My hope is that in that togetherness, we redefine who gets to lead in IECMH — not as a solitary act, but as a collective, sustainable, intergenerational practice. And that this wave of leadership brings us closer to what matters most: babies held with collectively stronger arms, families seen and valued, and communities resourced to heal together.
I hope to have contributed towards improved policies and financing of the infant, early childhood, and family mental health non-clinical workforce. This includes an emphasis on community health workers who have training in perinatal and/or IECMH, therapeutic models that incorporate or center peer support, and interventions that can be deployed with trained paraprofessionals.
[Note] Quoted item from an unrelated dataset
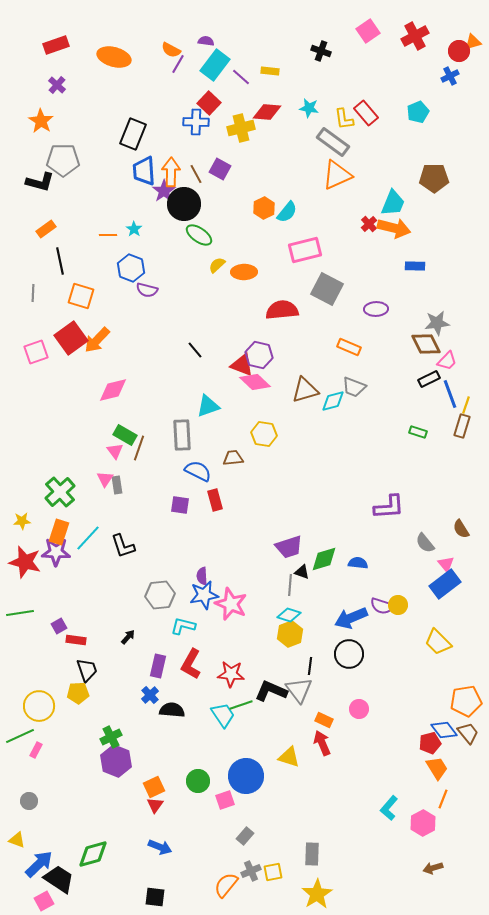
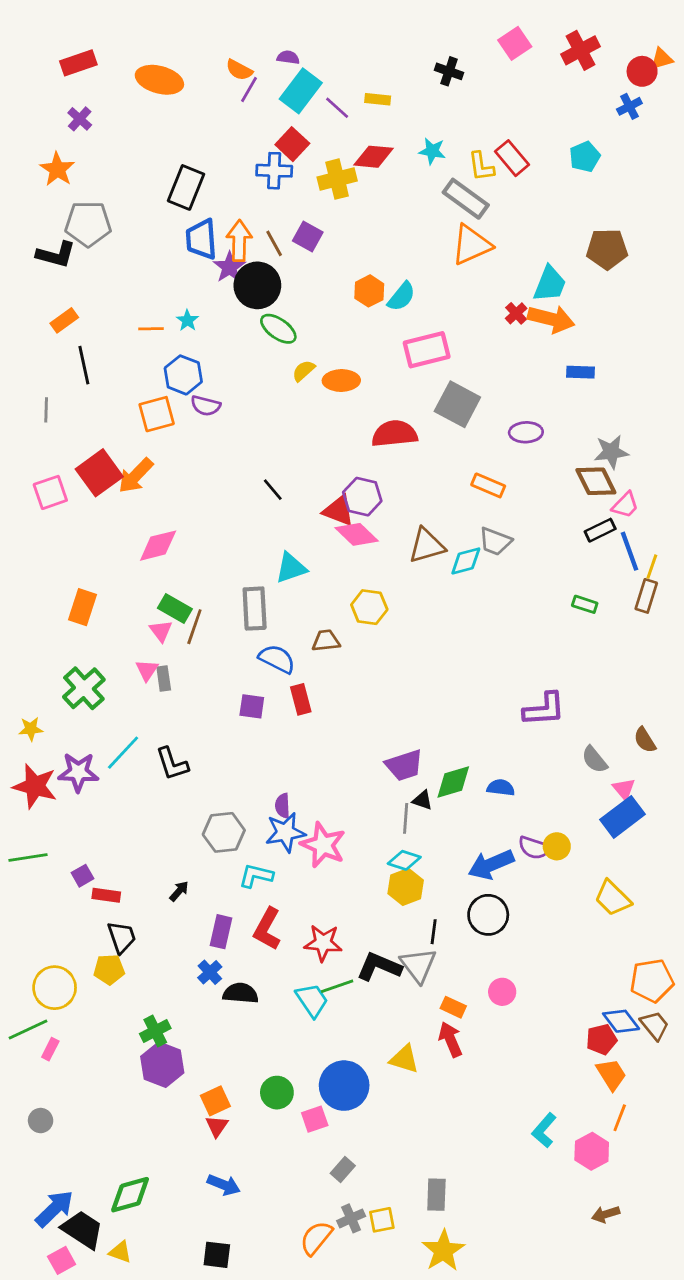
orange square: (81, 296) -> (157, 414), moved, turned -32
orange rectangle: (59, 532) -> (83, 607), moved
yellow triangle: (17, 840) -> (120, 1252), moved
Work in this space honors and builds on the many leaders who have fought for systemic recognition of the value and expertise provided by peers, parents, and paraprofessionals. Expanding the IECMH workforce to sustainably and equitably include a wide variety of peers and paraprofessionals can afford families more opportunities for culturally attuned and responsive care, mental health promotion, condition prevention, and healing through relationships.
I’m looking forward to reporting back on the progress in five years!
At a budget hearing, a parent spoke about HealthySteps and how it was immensely helpful to their family, and a legislator took notice. For me, that was full circle.